On The Classic Game Club this week, we have cast our attention back fifteen years - to Tyrone's three-point win over Kerry in the 2005 All-Ireland senior football final.
Eoin, Ger, and Tommy watched back the match in its entirety and then spent over an hour digesting and analysing it on OTB AM - which was quite a hard undertaking for a Kingdom man like Eoin.
THE Peter Canavan goal:
Ger says one particular moment of magic just before the interval stands out for him from this game...
"My abiding memory is... a behind-the-goals camera angle of the Canavan goal, and I legitimately thought it was one of the best things I had ever seen in sport.
"It's like a ballet where [Philip] Jordan's long ball comes in and the brilliant fetch [from Owen Mulligan], and you can see from behind the goal the brilliant arc of a run that Canavan makes.
"You can also see there's a little curl in the bounce that takes the ball away from Diarmuid Murphy and the ball finds the one spot in the goal where the giant hulking frame of Murphy won't reach it.
"There's no blasting - all of his career comes down to this single moment just before half-time in an All-Ireland final against Kerry, to define their greatness... he's injured, and there's nothing in his mind other than there's one spot where this is going. I've never seen anything as beautiful as this."
Kerry heartbreak:
For Eoin, watching this game back was not an easy undertaking...
"Everything fell to pieces in that moment. Peter Canavan's goal was so unbelievably significant in the journey of this All-Ireland final. It was before half-time, but people knew we were in severe trouble.
"It's a hard thing to sum up... watching it back you get a greater appreciation of how deserving Tyrone were of the All-Ireland on this occasion, but at the same time there's the same feeling when you're watching Episode Three of Star Wars, when you're watching Anakin become Darth Vader.
"You're like 'I know what is going to happen here, but it is still heartbreaking to see the darkest endgame happening.' It's just a terrible, terrible viewing experience.
"You also have to take your cap off and credit Tyrone for how unbelievably brilliant they were in this All-Ireland final. The most complete All-Ireland performance by a team."
'Brittle' Kerry:
Tommy had a theory on perhaps why Kerry found it so psychologically tough to beat this Tyrone team in the noughties.
"I think one thing is very, very, very clear from the outset. Kerry's psyche was so brittle when it came to Tyrone.
"You're talking about a goal before half-time, you're talking about a man who was injured. Peter Canavan, no matter how many people call him god, is not god, yet Kerry were beaten in this game.
"They were unbelievably good in the first ten minutes, Kerry were off the charts good, Canavan gets re-introduced and Ó'Sé scores the goal, and the game should have been Kerry's.
"When Kerry came up againt Tyrone they were brittle."

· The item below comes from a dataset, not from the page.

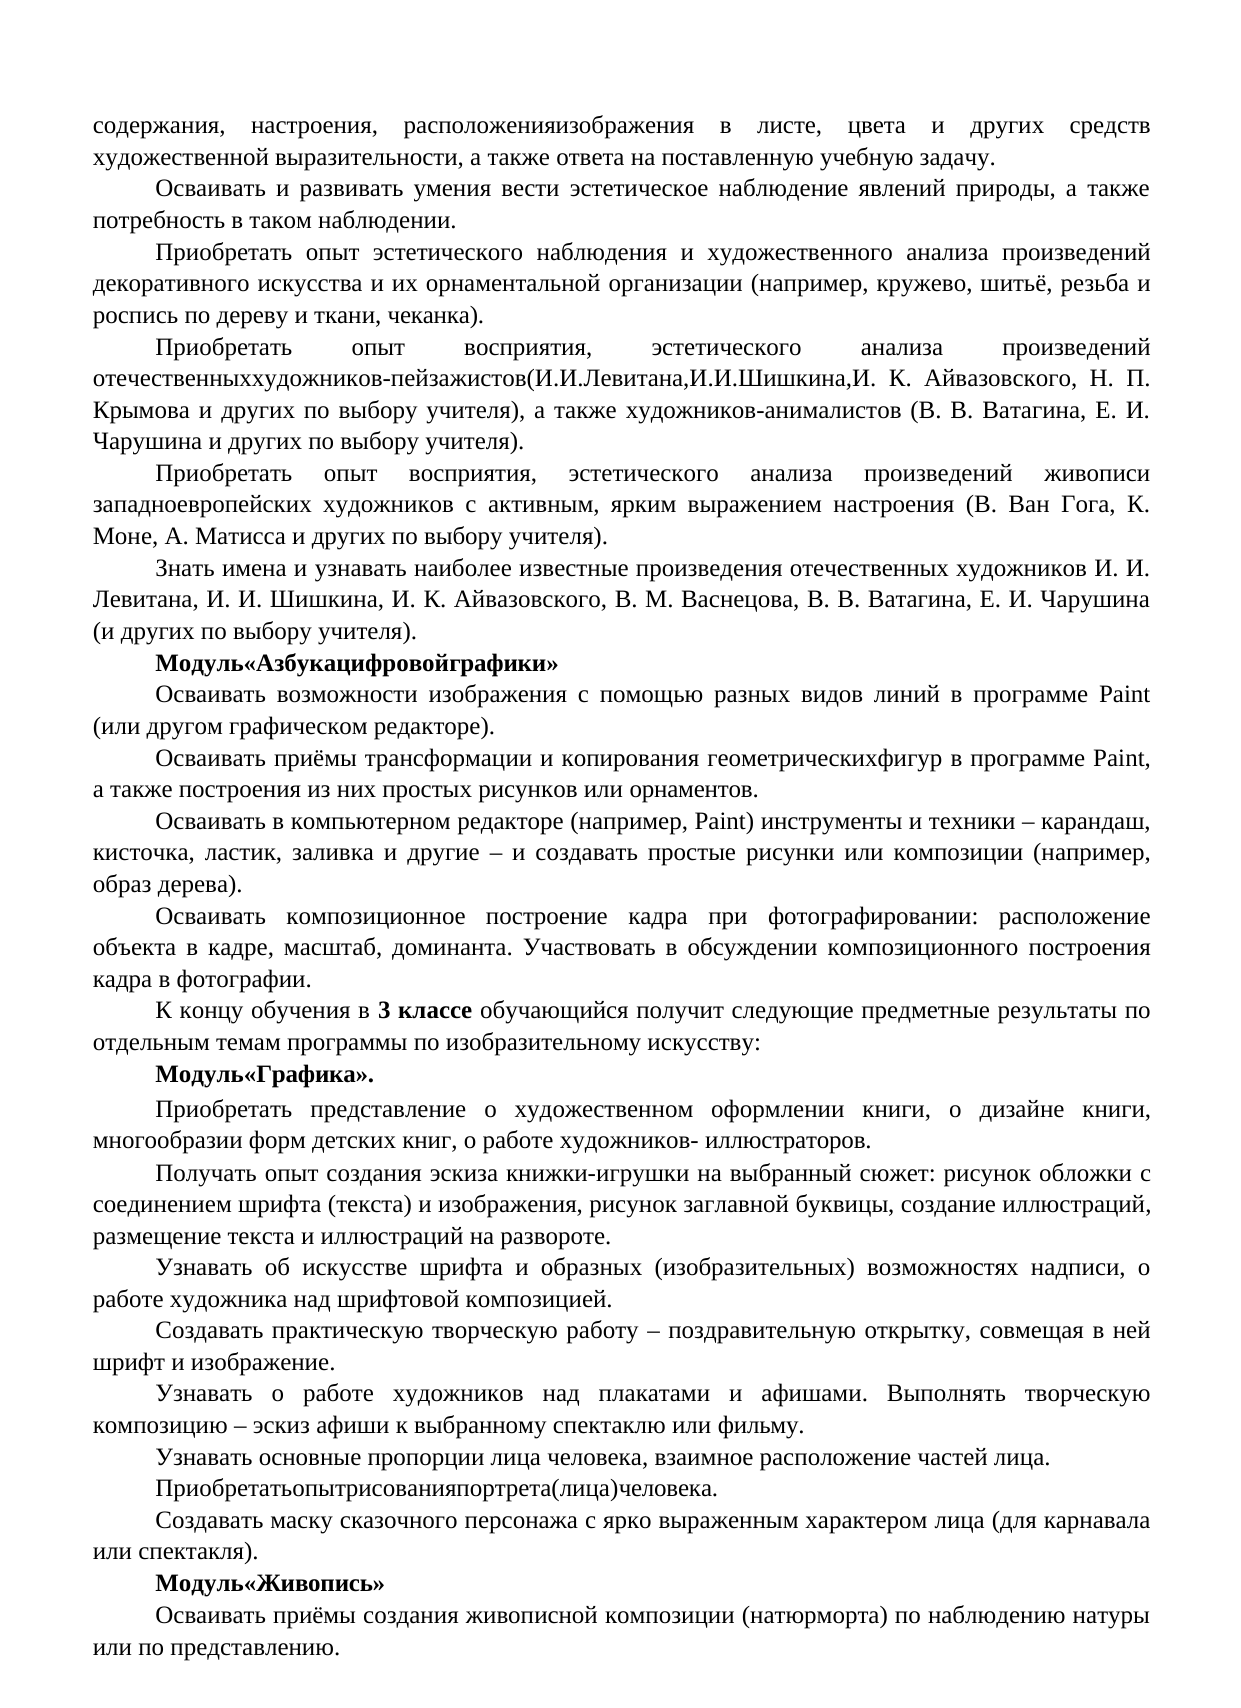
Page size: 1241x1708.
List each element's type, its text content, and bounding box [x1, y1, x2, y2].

Pat Spillane's 'puke football' rant two years earlier:
Eoin thinks a certain bit of punditry two years before the 2005 decider could well have contributed to the rise of the Red Hand.
"My theory is that the worst thing that has ever happened to Kerry football, maybe not the worst but certainly a very bad thing, was Pat Spillane and his 'puke football' rant in 2003.
"What that gave was, if you were an impressionable Kerry football fan, sitting down in 2003 watching that All-Ireland semi-final, you would come away from Pat Spillane's comments thinking 'right, I can't believe the bad guys have won.'
"However, if Pat Spillane had been filled with a bit more nuance, and said there are certain levels of what Tyrone are doing which perhaps aren't in the best of taste, but as a pundit I'm also going to point out the amazing things that Tyrone are doing.
"Their swarm defence - absolutely sensational. Their possession football - absolutely revolutionary. The running, fitness - on a completely different level."
Love of Seamus Moynihan:
Tommy asked Eoin about his Kingdom heroes growing up, with Colm 'Gooch' Cooper and Seamus Moynihan the names that came to mind.
"For me, it was always about Seamus Moynihan. His unbelievable ability to read [a game], like he could see the future in my eyes. He knew what was going to happen.
"Don't worry, you're 20 points down at half-time, Seamus Moynihan will know where that ball is going to fall at every single second of that second-half, and it's going to be okay. He's Mr Steady, he will turn things around for you.
"When you're sitting there in the Nally Terrace in '05 after the start that Kerry made, after 10 or 12 minutes you're like 'okay, Moynihan's on song, Gooch is on song, this is going to be a very good day.'
That's testament to what Tyrone managed to do in the second and third quarters, which is just forty minutes of the best football you're ever likely to see in an All-Ireland final."